Skip every line before the one containing "[392,657,537,674] のモデルで影響測定 ->", then copy that line and the rest of the entries below exactly, through the last line.

# # #

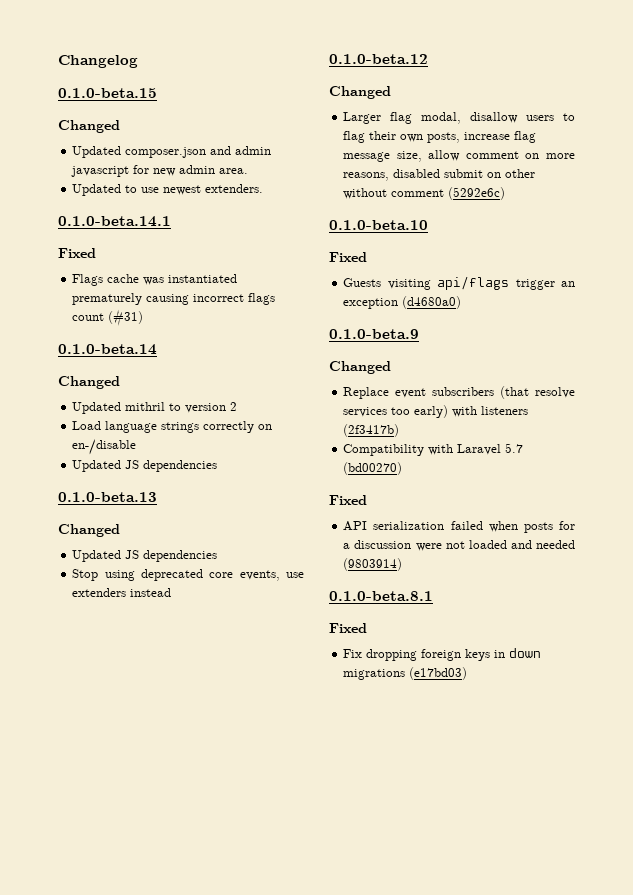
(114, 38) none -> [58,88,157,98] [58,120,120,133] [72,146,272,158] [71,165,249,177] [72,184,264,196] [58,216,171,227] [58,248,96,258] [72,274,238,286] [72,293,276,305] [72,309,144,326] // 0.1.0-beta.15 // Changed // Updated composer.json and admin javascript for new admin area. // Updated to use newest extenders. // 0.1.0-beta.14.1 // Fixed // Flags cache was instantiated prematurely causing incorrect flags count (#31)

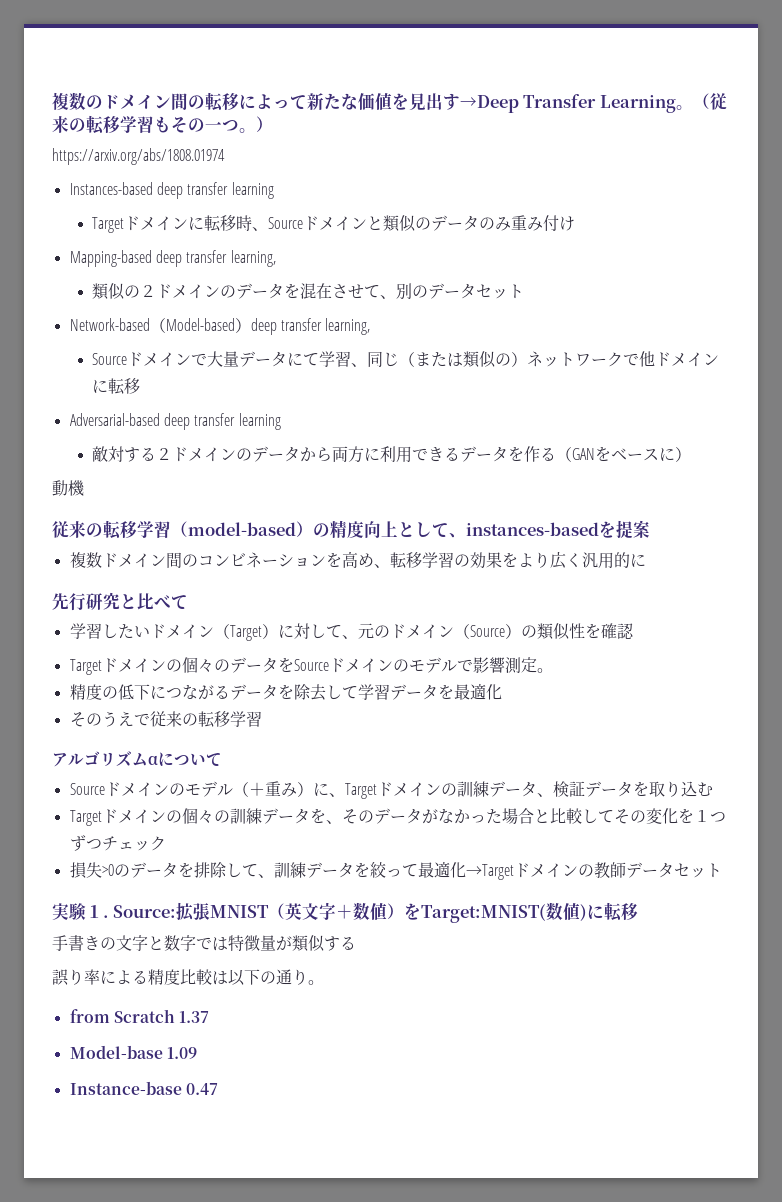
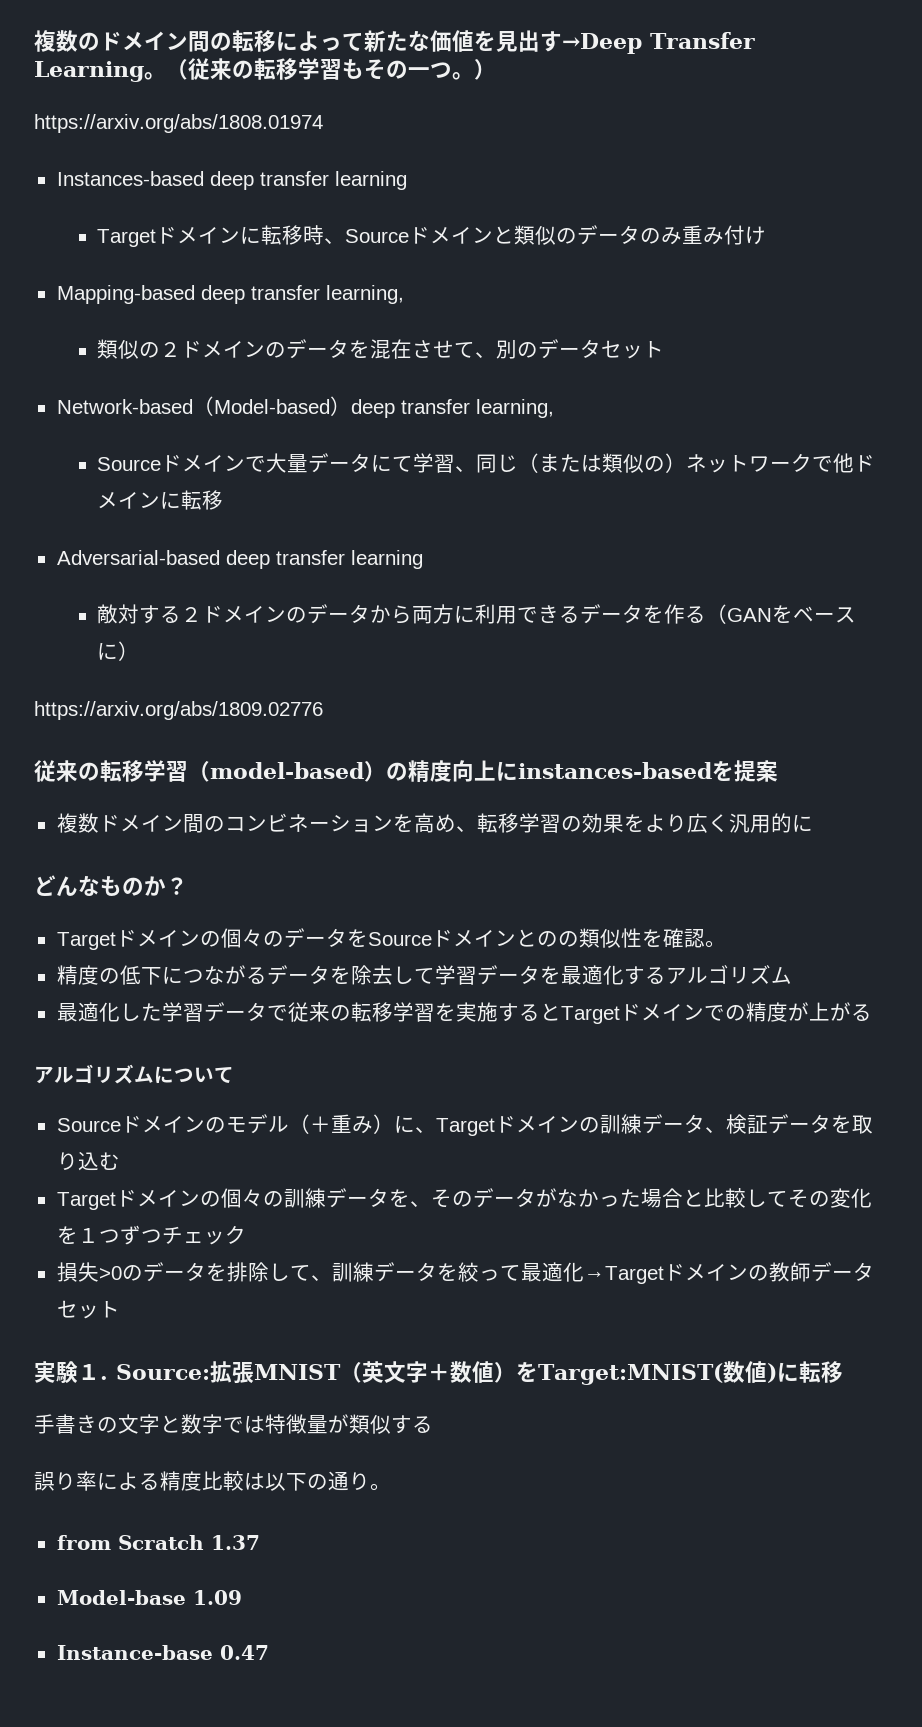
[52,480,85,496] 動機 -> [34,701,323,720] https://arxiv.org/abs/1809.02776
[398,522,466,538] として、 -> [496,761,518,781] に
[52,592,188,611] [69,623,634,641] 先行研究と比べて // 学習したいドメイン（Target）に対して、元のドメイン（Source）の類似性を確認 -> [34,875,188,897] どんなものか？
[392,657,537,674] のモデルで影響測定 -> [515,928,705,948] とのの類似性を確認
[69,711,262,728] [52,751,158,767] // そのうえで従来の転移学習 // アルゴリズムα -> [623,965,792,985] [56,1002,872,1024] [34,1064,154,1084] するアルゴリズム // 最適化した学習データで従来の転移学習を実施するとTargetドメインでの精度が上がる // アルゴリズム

# # #

» **EXERCISE SOLUTION**
[392,657,537,674] のモデルで影響測定 -> [515,928,705,948] とのの類似性を確認
[69,711,262,728] [52,751,158,767] // そのうえで従来の転移学習 // アルゴリズムα -> [623,965,792,985] [56,1002,872,1024] [34,1064,154,1084] するアルゴリズム // 最適化した学習データで従来の転移学習を実施するとTargetドメインでの精度が上がる // アルゴリズム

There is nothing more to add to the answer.